◆ REQUIRED WORK ◆
Copy out each of the following records word for word, changing nothing.

(Records in a dataset)
[Start of Attachment]

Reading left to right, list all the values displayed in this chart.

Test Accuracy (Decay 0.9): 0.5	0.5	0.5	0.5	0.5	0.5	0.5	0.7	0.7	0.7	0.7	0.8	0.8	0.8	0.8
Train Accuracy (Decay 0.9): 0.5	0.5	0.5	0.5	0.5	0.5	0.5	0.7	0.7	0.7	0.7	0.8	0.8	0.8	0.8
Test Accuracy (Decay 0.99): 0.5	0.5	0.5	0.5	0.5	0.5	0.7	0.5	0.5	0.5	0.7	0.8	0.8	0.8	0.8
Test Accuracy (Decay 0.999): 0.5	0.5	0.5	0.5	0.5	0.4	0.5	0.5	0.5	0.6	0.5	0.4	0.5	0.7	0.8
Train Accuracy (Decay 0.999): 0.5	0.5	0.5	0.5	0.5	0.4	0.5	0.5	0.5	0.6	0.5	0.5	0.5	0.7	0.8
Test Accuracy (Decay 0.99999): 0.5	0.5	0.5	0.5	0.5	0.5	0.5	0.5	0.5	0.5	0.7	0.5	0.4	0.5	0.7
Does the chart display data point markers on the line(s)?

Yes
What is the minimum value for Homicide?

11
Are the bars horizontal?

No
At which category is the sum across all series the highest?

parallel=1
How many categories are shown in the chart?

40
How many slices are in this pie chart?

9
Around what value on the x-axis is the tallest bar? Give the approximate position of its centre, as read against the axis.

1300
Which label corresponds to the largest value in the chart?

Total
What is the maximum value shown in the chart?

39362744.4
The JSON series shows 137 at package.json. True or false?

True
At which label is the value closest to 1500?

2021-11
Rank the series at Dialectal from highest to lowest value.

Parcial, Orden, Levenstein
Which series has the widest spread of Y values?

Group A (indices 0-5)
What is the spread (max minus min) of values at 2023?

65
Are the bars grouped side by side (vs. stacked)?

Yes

[End of Attachment]

◆ EXERCISE RESULT ◆
Reading left to right, list all the values displayed in this chart.

Test Accuracy (Decay 0.9): 0.5	0.5	0.5	0.5	0.5	0.5	0.5	0.7	0.7	0.7	0.7	0.8	0.8	0.8	0.8
Train Accuracy (Decay 0.9): 0.5	0.5	0.5	0.5	0.5	0.5	0.5	0.7	0.7	0.7	0.7	0.8	0.8	0.8	0.8
Test Accuracy (Decay 0.99): 0.5	0.5	0.5	0.5	0.5	0.5	0.7	0.5	0.5	0.5	0.7	0.8	0.8	0.8	0.8
Test Accuracy (Decay 0.999): 0.5	0.5	0.5	0.5	0.5	0.4	0.5	0.5	0.5	0.6	0.5	0.4	0.5	0.7	0.8
Train Accuracy (Decay 0.999): 0.5	0.5	0.5	0.5	0.5	0.4	0.5	0.5	0.5	0.6	0.5	0.5	0.5	0.7	0.8
Test Accuracy (Decay 0.99999): 0.5	0.5	0.5	0.5	0.5	0.5	0.5	0.5	0.5	0.5	0.7	0.5	0.4	0.5	0.7
Does the chart display data point markers on the line(s)?

Yes
What is the minimum value for Homicide?

11
Are the bars horizontal?

No
At which category is the sum across all series the highest?

parallel=1
How many categories are shown in the chart?

40
How many slices are in this pie chart?

9
Around what value on the x-axis is the tallest bar? Give the approximate position of its centre, as read against the axis.

1300
Which label corresponds to the largest value in the chart?

Total
What is the maximum value shown in the chart?

39362744.4
The JSON series shows 137 at package.json. True or false?

True
At which label is the value closest to 1500?

2021-11
Rank the series at Dialectal from highest to lowest value.

Parcial, Orden, Levenstein
Which series has the widest spread of Y values?

Group A (indices 0-5)
What is the spread (max minus min) of values at 2023?

65
Are the bars grouped side by side (vs. stacked)?

Yes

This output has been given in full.